I gave an explanation that would be expected to hold *if* certain conditions
held. I did not claim that those conditions *did* hold. What I was pointing
out was that the fact of little or no discernible evolution over a period of
time *by itself* would not refute evolutionary theory. Hence the "Not
necessarily* with which I began my comments. My explanation assumed
hypothetically the situation where there is very little environmental change
*and* organisms are optimized for their current niches. Perhaps Mike missed
this part of my remarks.
If the organisms were significantly *non-*optimized for their environment,
we would see relocation, extinction, or evolutionary change, even in an
unchanging environment.
And, if the environment is *not* stable, then we should expect evolutionary
change.
Only in the case where optimization is "complete" (within the reach of small
genetic changes) *and* the environment puts selective pressure on organisms
to *stay* as they are, *will* they stay the way they are.
In fact, if it turned out that the period in question showed no evolutionary
development *and* it was known that environmental changes were fairly
continuous, severe, and long-lasting (i.e., lasting long enough to put
selective "pressure" on organisms that should result in significant change),
*THEN* we could say that something was wrong with evolutionary theory.
Moral of the story?
1. Evolutionary theory is more complex in the working out of its
implications than Mike is willing to acknowledge.
2. Try not to too closely emulate Stephen's tendency to misrepresent your
opponent's views by ignoring context and qualifiers.
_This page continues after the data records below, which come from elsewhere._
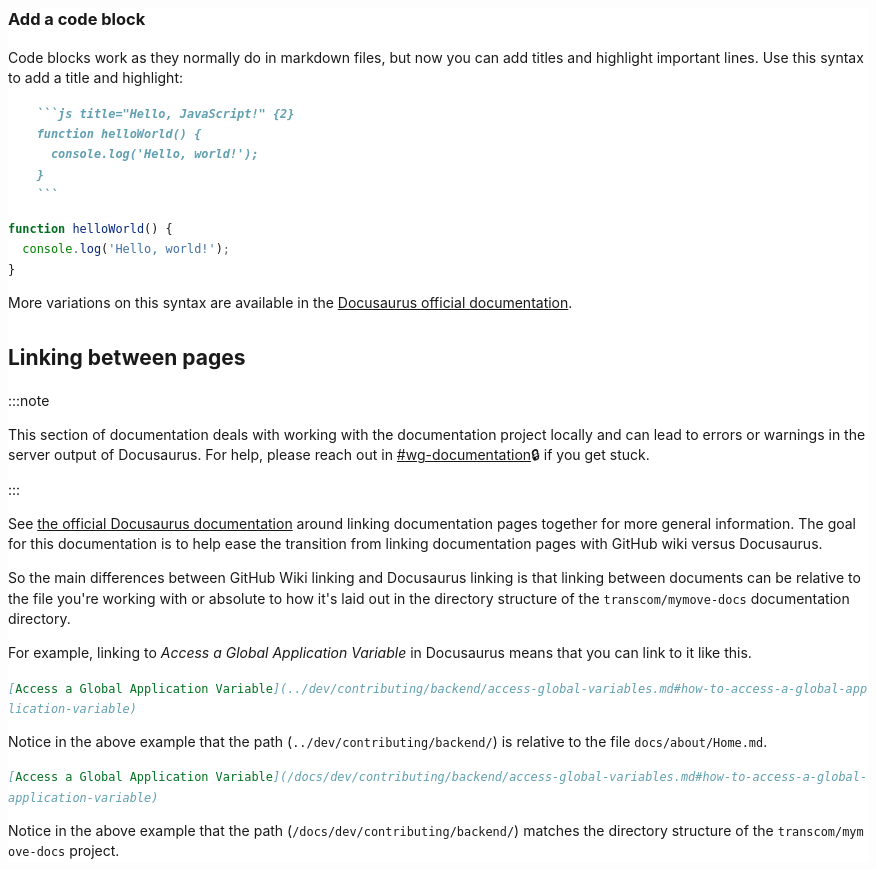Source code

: ### Add a code block

Code blocks work as they normally do in markdown files, but now you can add titles and highlight important lines. Use this syntax to add a title and highlight:

```md
    ```js title="Hello, JavaScript!" {2}
    function helloWorld() {
      console.log('Hello, world!');
    }
    ```
```

```js title="Hello, JavaScript!" {2}
function helloWorld() {
  console.log('Hello, world!');
}
```

More variations on this syntax are available in the [Docusaurus official documentation](https://docusaurus.io/docs/markdown-features/code-blocks).

## Linking between pages

:::note

This section of documentation deals with working with the documentation project
locally and can lead to errors or warnings in the server output of Docusaurus.
For help, please reach out in [#wg-documentation][slack-wg-documentation]🔒 if
you get stuck.

[slack-wg-documentation]: https://ustcdp3.slack.com/archives/C027BDJ4678

:::

See [the official Docusaurus documentation][docusaurus-linking-docs] around linking documentation pages together for
more general information. The goal for this documentation is to help ease the
transition from linking documentation pages with GitHub wiki versus Docusaurus.

[docusaurus-linking-docs]: https://docusaurus.io/docs/versioning#linking-docs

So the main differences between GitHub Wiki linking and Docusaurus linking is
that linking between documents can be relative to the file you're working with
or absolute to how it's laid out in the directory structure of the
`transcom/mymove-docs` documentation directory.

For example, linking to _Access a Global Application Variable_ in Docusaurus
means that you can link to it like this.

```markdown title="Linking from the file at docs/about/Home.md with a relative link"
[Access a Global Application Variable](../dev/contributing/backend/access-global-variables.md#how-to-access-a-global-application-variable)
```

Notice in the above example that the path (`../dev/contributing/backend/`)
is relative to the file `docs/about/Home.md`.

```markdown title="Linking from the file at docs/about/Home.md with an absolute link"
[Access a Global Application Variable](/docs/dev/contributing/backend/access-global-variables.md#how-to-access-a-global-application-variable)
```

Notice in the above example that the path (`/docs/dev/contributing/backend/`)
matches the directory structure of the `transcom/mymove-docs` project.
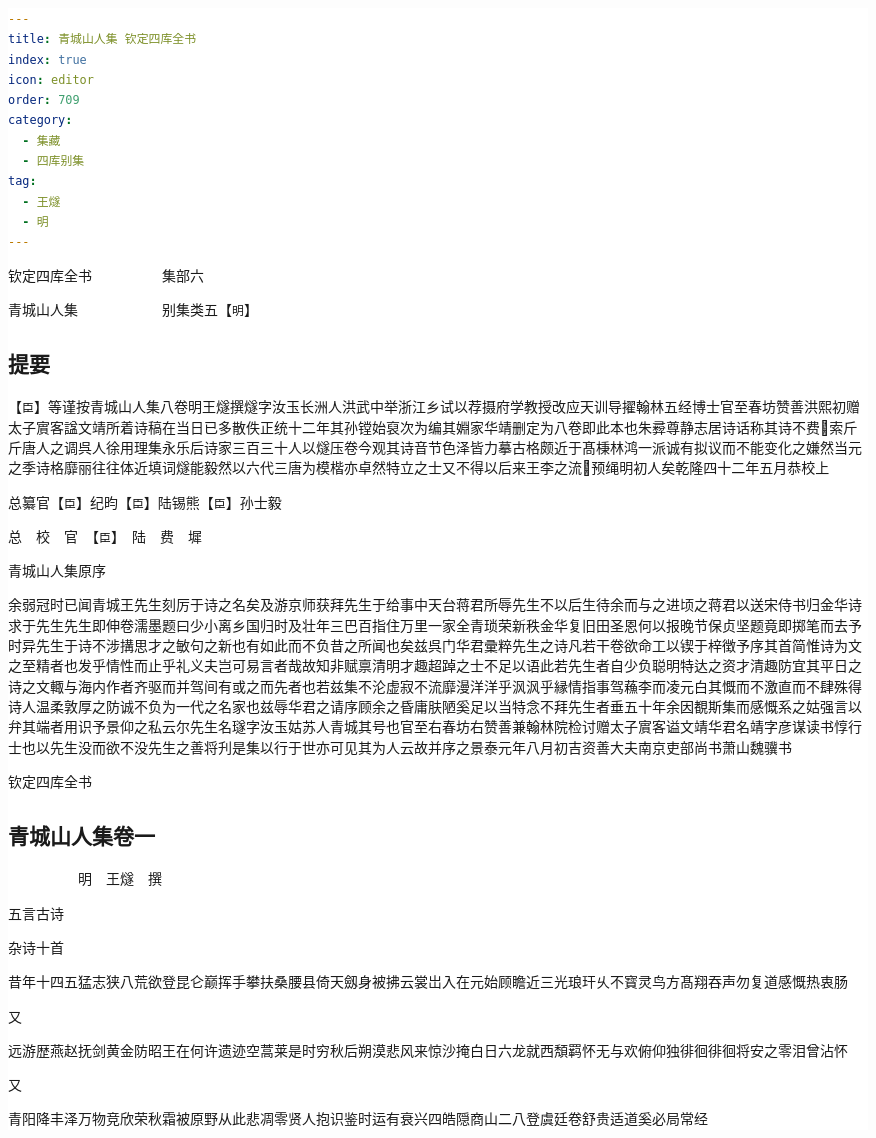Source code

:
 ```yaml
---
title: 青城山人集 钦定四库全书
index: true
icon: editor
order: 709
category:
  - 集藏
  - 四库别集
tag:
  - 王燧
  - 明
---
```


钦定四库全书　　　　　集部六  

青城山人集　　　　　　别集类五【`明`】  

## 提要  

【`臣`】等谨按青城山人集八卷明王燧撰燧字汝玉长洲人洪武中举浙江乡试以荐摄府学教授改应天训导擢翰林五经博士官至春坊赞善洪熙初赠太子賔客諡文靖所着诗稿在当日已多散佚正统十二年其孙镗始裒次为编其婣家华靖删定为八卷即此本也朱彛尊静志居诗话称其诗不费索斤斤唐人之调呉人徐用理集永乐后诗家三百三十人以燧压卷今观其诗音节色泽皆力摹古格颇近于髙棅林鸿一派诚有拟议而不能变化之嫌然当元之季诗格靡丽往往体近填词燧能毅然以六代三唐为模楷亦卓然特立之士又不得以后来王李之流预绳明初人矣乾隆四十二年五月恭校上  

总纂官【`臣`】纪昀【`臣`】陆锡熊【`臣`】孙士毅  

总　校　官　【`臣`】　陆　费　墀  

青城山人集原序  

余弱冠时已闻青城王先生刻厉于诗之名矣及游京师获拜先生于给事中天台蒋君所辱先生不以后生待余而与之进顷之蒋君以送宋侍书归金华诗求于先生先生即伸卷濡墨题曰少小离乡国归时及壮年三巴百指住万里一家全青琐荣新秩金华复旧田圣恩何以报晚节保贞坚题竟即掷笔而去予时异先生于诗不涉搆思才之敏句之新也有如此而不负昔之所闻也矣兹呉门华君彚粹先生之诗凡若干卷欲命工以锲于梓徴予序其首简惟诗为文之至精者也发乎情性而止乎礼义夫岂可易言者哉故知非赋禀清明才趣超踔之士不足以语此若先生者自少负聪明特达之资才清趣防宜其平日之诗之文輙与海内作者齐驱而并驾间有或之而先者也若兹集不沦虚寂不流靡漫洋洋乎沨沨乎縁情指事驾蘓李而凌元白其慨而不激直而不肆殊得诗人温柔敦厚之防诚不负为一代之名家也兹辱华君之请序顾余之昏庸肤陋奚足以当特念不拜先生者垂五十年余因覩斯集而感慨系之姑强言以弁其端者用识予景仰之私云尔先生名璲字汝玉姑苏人青城其号也官至右春坊右赞善兼翰林院检讨赠太子賔客谥文靖华君名靖字彦谋读书惇行士也以先生没而欲不没先生之善将刋是集以行于世亦可见其为人云故并序之景泰元年八月初吉资善大夫南京吏部尚书萧山魏骥书  

钦定四库全书  

## 青城山人集卷一

　　　　　明　王燧　撰  

五言古诗  

杂诗十首  

昔年十四五猛志狭八荒欲登昆仑巅挥手攀扶桑腰县倚天劔身被拂云裳岀入在元始顾瞻近三光琅玕乆不寳灵鸟方髙翔吞声勿复道感慨热衷肠  

又  

远游歴燕赵抚剑黄金防昭王在何许遗迹空蒿莱是时穷秋后朔漠悲风来惊沙掩白日六龙就西頽羁怀无与欢俯仰独徘徊徘徊将安之零泪曾沾怀  

又  

青阳降丰泽万物竞欣荣秋霜被原野从此悲凋零贤人抱识鉴时运有衰兴四皓隠商山二八登虞廷卷舒贵适道奚必局常经  
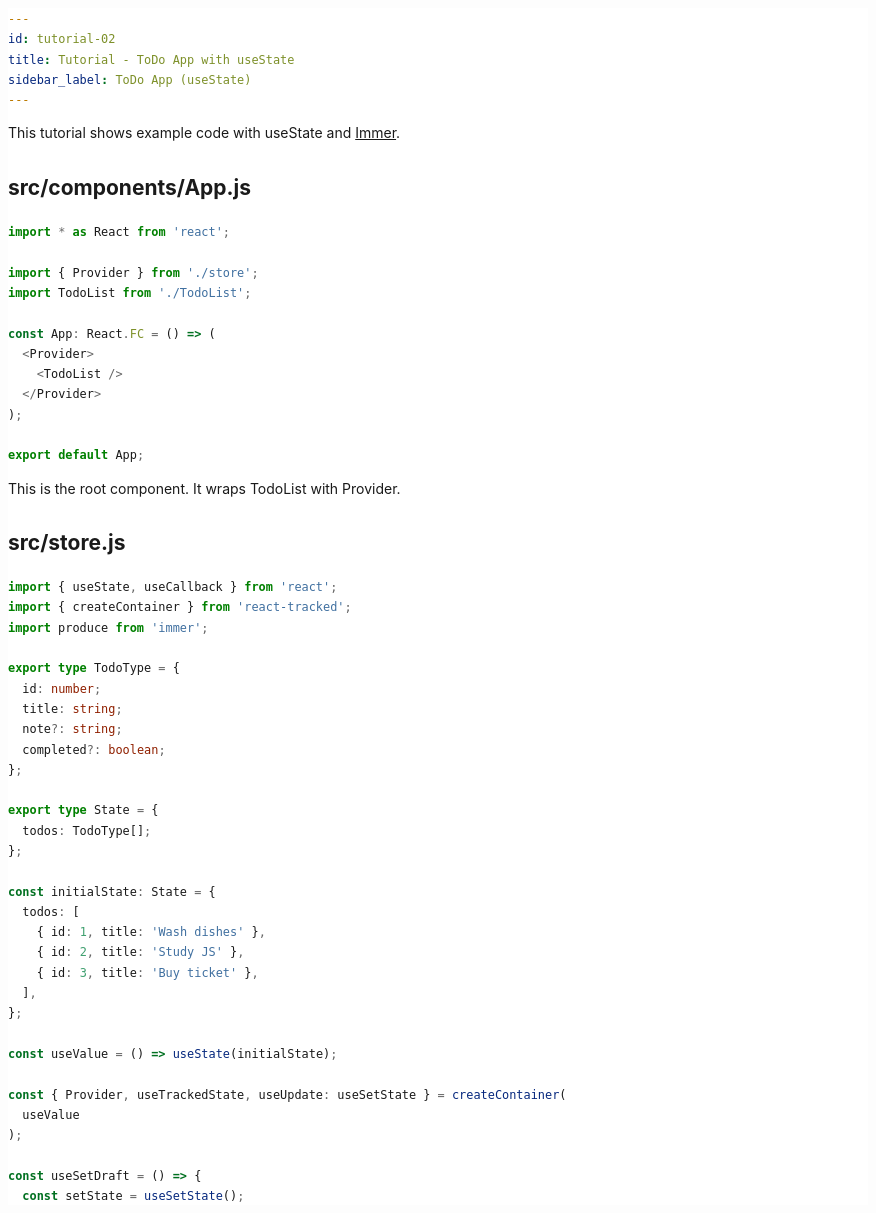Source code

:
 ```yaml
---
id: tutorial-02
title: Tutorial - ToDo App with useState
sidebar_label: ToDo App (useState)
---
```


This tutorial shows example code with useState and [Immer](https://immerjs.github.io/immer/).

## src/components/App.js

```typescript ts2js
import * as React from 'react';

import { Provider } from './store';
import TodoList from './TodoList';

const App: React.FC = () => (
  <Provider>
    <TodoList />
  </Provider>
);

export default App;
```

This is the root component.
It wraps TodoList with Provider.

## src/store.js

```typescript ts2js
import { useState, useCallback } from 'react';
import { createContainer } from 'react-tracked';
import produce from 'immer';

export type TodoType = {
  id: number;
  title: string;
  note?: string;
  completed?: boolean;
};

export type State = {
  todos: TodoType[];
};

const initialState: State = {
  todos: [
    { id: 1, title: 'Wash dishes' },
    { id: 2, title: 'Study JS' },
    { id: 3, title: 'Buy ticket' },
  ],
};

const useValue = () => useState(initialState);

const { Provider, useTrackedState, useUpdate: useSetState } = createContainer(
  useValue
);

const useSetDraft = () => {
  const setState = useSetState();
```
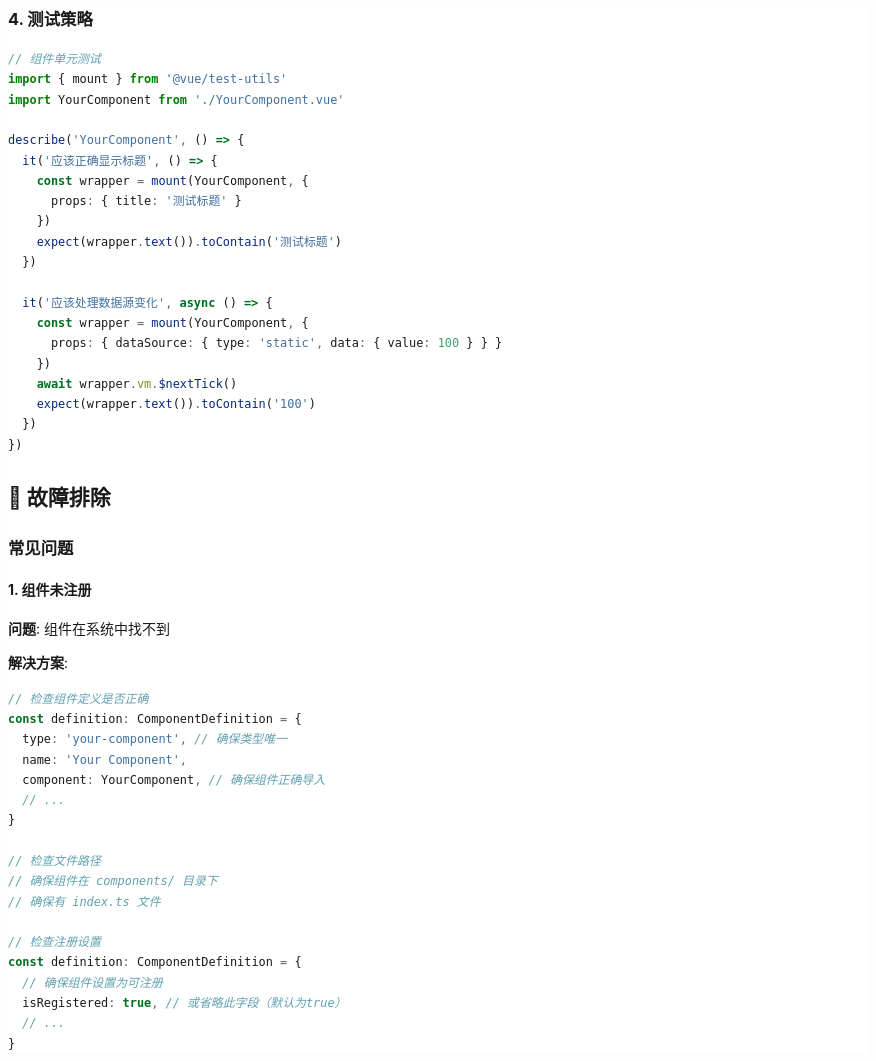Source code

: 
### 4. 测试策略

```typescript
// 组件单元测试
import { mount } from '@vue/test-utils'
import YourComponent from './YourComponent.vue'

describe('YourComponent', () => {
  it('应该正确显示标题', () => {
    const wrapper = mount(YourComponent, {
      props: { title: '测试标题' }
    })
    expect(wrapper.text()).toContain('测试标题')
  })
  
  it('应该处理数据源变化', async () => {
    const wrapper = mount(YourComponent, {
      props: { dataSource: { type: 'static', data: { value: 100 } } }
    })
    await wrapper.vm.$nextTick()
    expect(wrapper.text()).toContain('100')
  })
})
```

## 🔧 故障排除

### 常见问题

#### 1. 组件未注册

**问题**: 组件在系统中找不到

**解决方案**:
```typescript
// 检查组件定义是否正确
const definition: ComponentDefinition = {
  type: 'your-component', // 确保类型唯一
  name: 'Your Component',
  component: YourComponent, // 确保组件正确导入
  // ...
}

// 检查文件路径
// 确保组件在 components/ 目录下
// 确保有 index.ts 文件

// 检查注册设置
const definition: ComponentDefinition = {
  // 确保组件设置为可注册
  isRegistered: true, // 或省略此字段（默认为true）
  // ...
}
```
3. Evolutionary theory is not as "plastic" as Mike would have us believe. It
is *certainly* vastly less "plastic" in this respect than designer theory,
which can "explain" not only what *does* or *can* happen under evolutionary
theory, but what *can't* happen under evolutionary theory, with no
limitations *whatsoever*! Supporters of designer theory are *hardly* the
ones to be talking about the "plasticity" of evolutionary theory, a theory
in which there are no *conceivable* empirical observations that could
falsify it, because it imposes no restrictions *at all* on what the
empirical facts must be if it is to be true.